/---
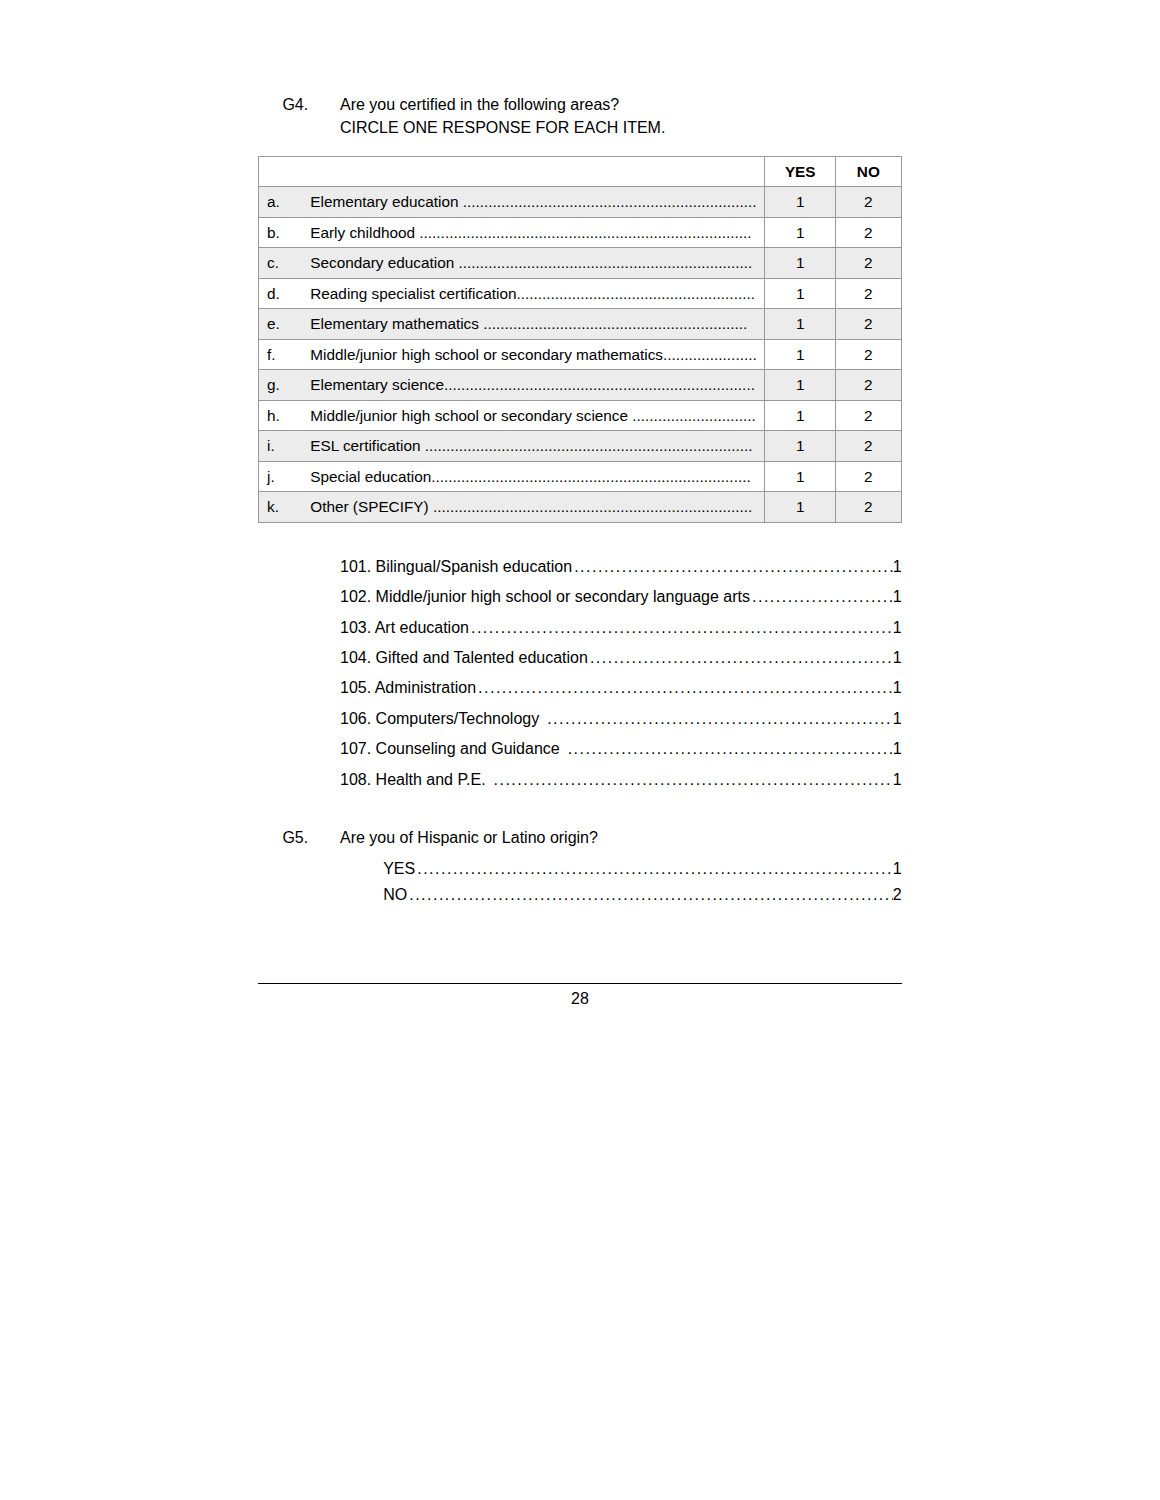G4.
Are you certified in the following areas?
CIRCLE ONE RESPONSE FOR EACH ITEM.
| | YES | NO |
| --- | --- | --- |
| a. Elementary education ..................................................................... | 1 | 2 |
| b. Early childhood .............................................................................. | 1 | 2 |
| c. Secondary education ..................................................................... | 1 | 2 |
| d. Reading specialist certification ........................................................ | 1 | 2 |
| e. Elementary mathematics .............................................................. | 1 | 2 |
| f. Middle/junior high school or secondary mathematics ...................... | 1 | 2 |
| g. Elementary science ......................................................................... | 1 | 2 |
| h. Middle/junior high school or secondary science ............................. | 1 | 2 |
| i. ESL certification ............................................................................. | 1 | 2 |
| j. Special education ........................................................................... | 1 | 2 |
| k. Other (SPECIFY) ........................................................................... | 1 | 2 |
101. Bilingual/Spanish education................................................................ 1
102. Middle/junior high school or secondary language arts......................... 1
103. Art education......................................................................................... 1
104. Gifted and Talented education............................................................. 1
105. Administration....................................................................................... 1
106. Computers/Technology ....................................................................... 1
107. Counseling and Guidance .................................................................. 1
108. Health and P.E. .................................................................................. 1
G5.
Are you of Hispanic or Latino origin?
YES.............................................................................................. 1
NO................................................................................................. 2
28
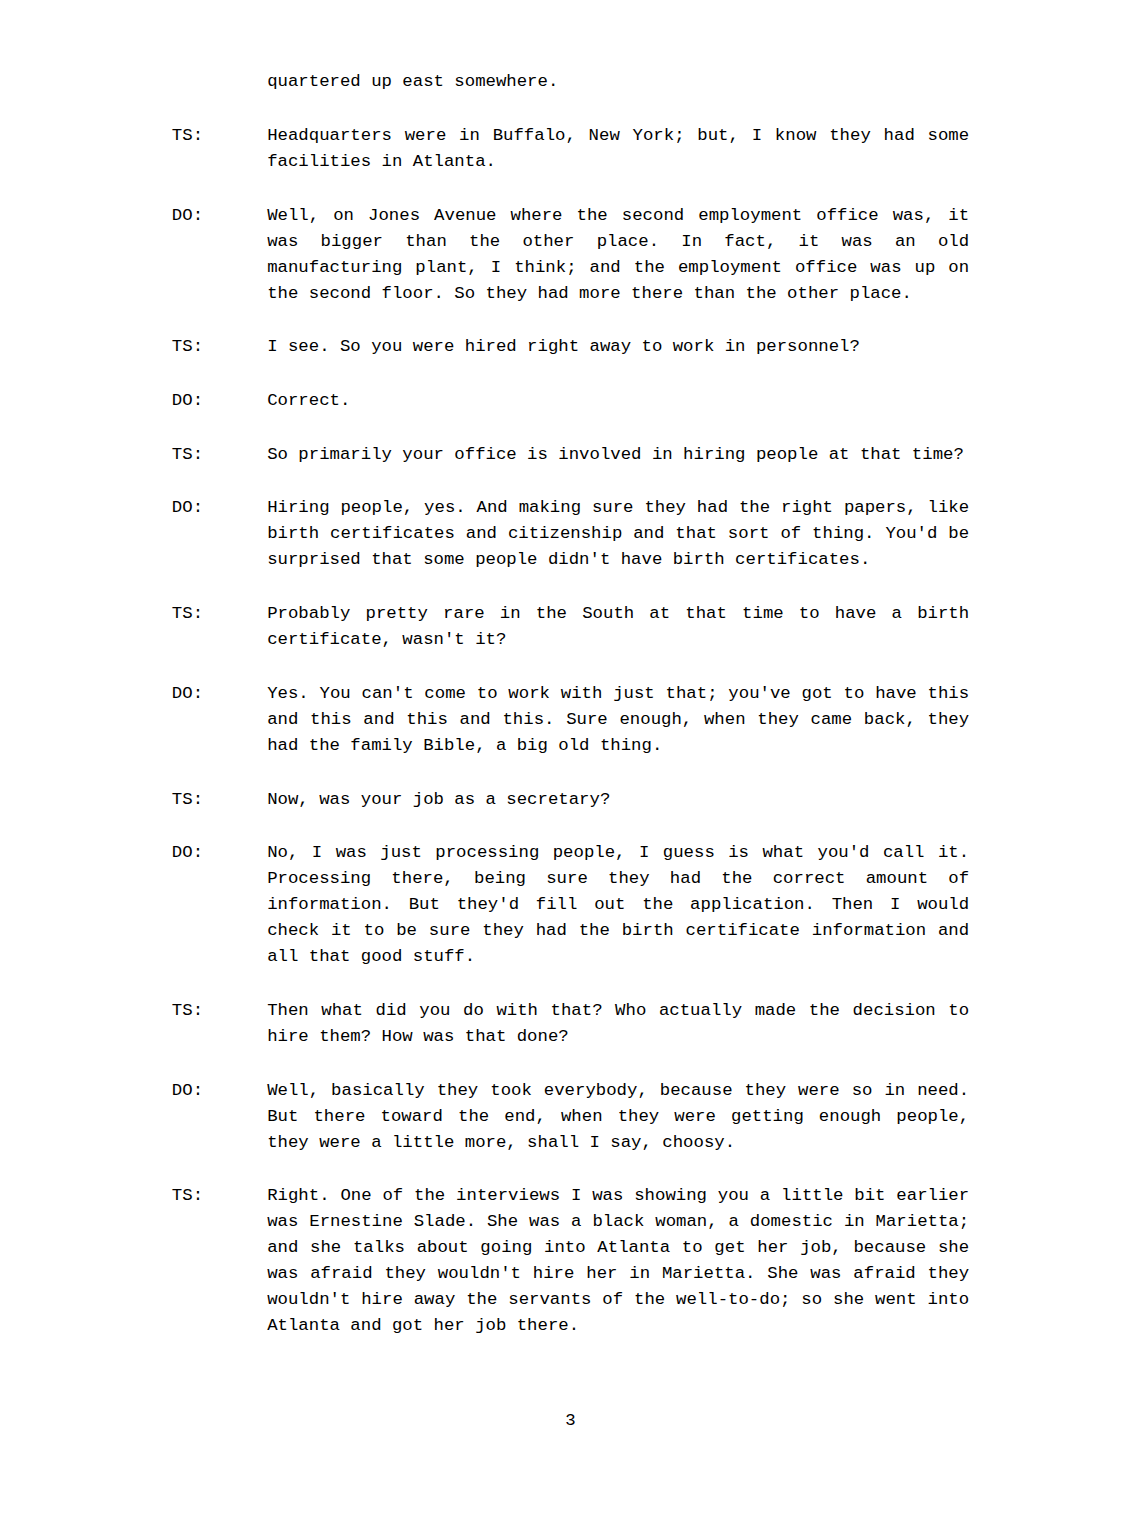quartered up east somewhere.
TS:
Headquarters were in Buffalo, New York; but, I know they had some facilities in Atlanta.
DO:
Well, on Jones Avenue where the second employment office was, it was bigger than the other place. In fact, it was an old manufacturing plant, I think; and the employment office was up on the second floor. So they had more there than the other place.
TS:
I see. So you were hired right away to work in personnel?
DO:
Correct.
TS:
So primarily your office is involved in hiring people at that time?
DO:
Hiring people, yes. And making sure they had the right papers, like birth certificates and citizenship and that sort of thing. You'd be surprised that some people didn't have birth certificates.
TS:
Probably pretty rare in the South at that time to have a birth certificate, wasn't it?
DO:
Yes. You can't come to work with just that; you've got to have this and this and this and this. Sure enough, when they came back, they had the family Bible, a big old thing.
TS:
Now, was your job as a secretary?
DO:
No, I was just processing people, I guess is what you'd call it. Processing there, being sure they had the correct amount of information. But they'd fill out the application. Then I would check it to be sure they had the birth certificate information and all that good stuff.
TS:
Then what did you do with that? Who actually made the decision to hire them? How was that done?
DO:
Well, basically they took everybody, because they were so in need. But there toward the end, when they were getting enough people, they were a little more, shall I say, choosy.
TS:
Right. One of the interviews I was showing you a little bit earlier was Ernestine Slade. She was a black woman, a domestic in Marietta; and she talks about going into Atlanta to get her job, because she was afraid they wouldn't hire her in Marietta. She was afraid they wouldn't hire away the servants of the well-to-do; so she went into Atlanta and got her job there.
3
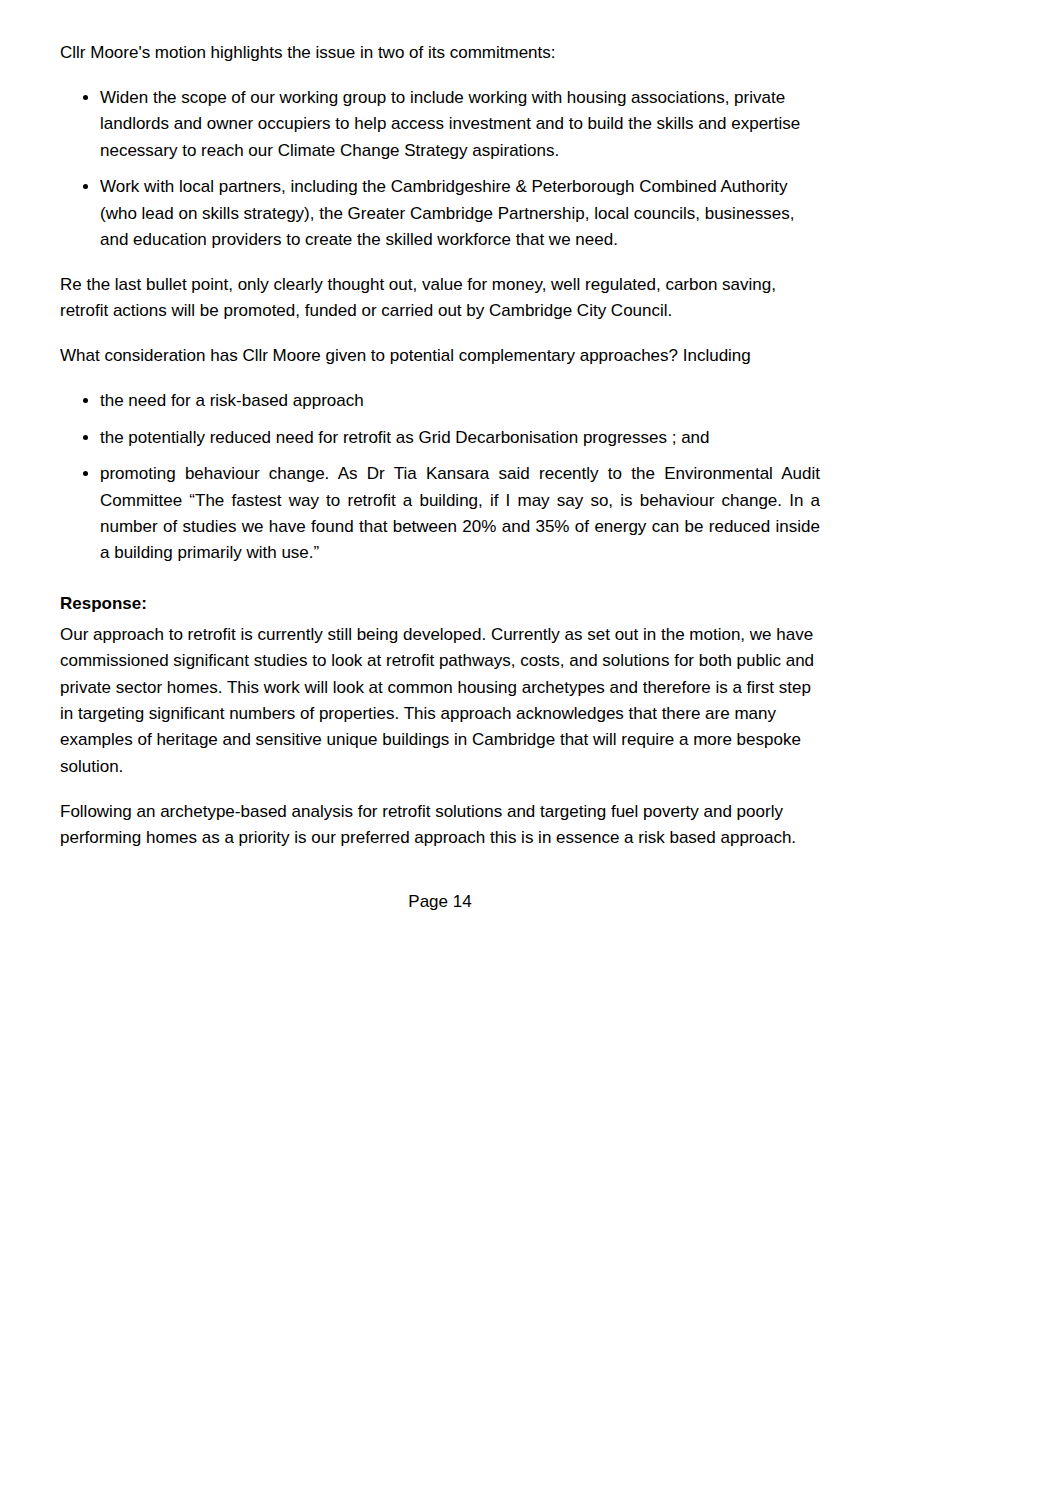Cllr Moore's motion highlights the issue in two of its commitments:
Widen the scope of our working group to include working with housing associations, private landlords and owner occupiers to help access investment and to build the skills and expertise necessary to reach our Climate Change Strategy aspirations.
Work with local partners, including the Cambridgeshire & Peterborough Combined Authority (who lead on skills strategy), the Greater Cambridge Partnership, local councils, businesses, and education providers to create the skilled workforce that we need.
Re the last bullet point, only clearly thought out, value for money, well regulated, carbon saving, retrofit actions will be promoted, funded or carried out by Cambridge City Council.
What consideration has Cllr Moore given to potential complementary approaches? Including
the need for a risk-based approach
the potentially reduced need for retrofit as Grid Decarbonisation progresses ; and
promoting behaviour change. As Dr Tia Kansara said recently to the Environmental Audit Committee “The fastest way to retrofit a building, if I may say so, is behaviour change. In a number of studies we have found that between 20% and 35% of energy can be reduced inside a building primarily with use.”
Response:
Our approach to retrofit is currently still being developed. Currently as set out in the motion, we have commissioned significant studies to look at retrofit pathways, costs, and solutions for both public and private sector homes. This work will look at common housing archetypes and therefore is a first step in targeting significant numbers of properties. This approach acknowledges that there are many examples of heritage and sensitive unique buildings in Cambridge that will require a more bespoke solution.
Following an archetype-based analysis for retrofit solutions and targeting fuel poverty and poorly performing homes as a priority is our preferred approach this is in essence a risk based approach.
Page 14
\---
**WHAT THE TASK ASKS**
In the data above, retype exactly and only the lines between the one holding "Are you certified in the following areas?" and the one holding "Are you of Hispanic or Latino origin?", inclusive.

**SOLUTION TO THE EXERCISE**
Are you certified in the following areas?
CIRCLE ONE RESPONSE FOR EACH ITEM.
| | YES | NO |
| --- | --- | --- |
| a. Elementary education ..................................................................... | 1 | 2 |
| b. Early childhood .............................................................................. | 1 | 2 |
| c. Secondary education ..................................................................... | 1 | 2 |
| d. Reading specialist certification ........................................................ | 1 | 2 |
| e. Elementary mathematics .............................................................. | 1 | 2 |
| f. Middle/junior high school or secondary mathematics ...................... | 1 | 2 |
| g. Elementary science ......................................................................... | 1 | 2 |
| h. Middle/junior high school or secondary science ............................. | 1 | 2 |
| i. ESL certification ............................................................................. | 1 | 2 |
| j. Special education ........................................................................... | 1 | 2 |
| k. Other (SPECIFY) ........................................................................... | 1 | 2 |
101. Bilingual/Spanish education................................................................ 1
102. Middle/junior high school or secondary language arts......................... 1
103. Art education......................................................................................... 1
104. Gifted and Talented education............................................................. 1
105. Administration....................................................................................... 1
106. Computers/Technology ....................................................................... 1
107. Counseling and Guidance .................................................................. 1
108. Health and P.E. .................................................................................. 1
G5.
Are you of Hispanic or Latino origin?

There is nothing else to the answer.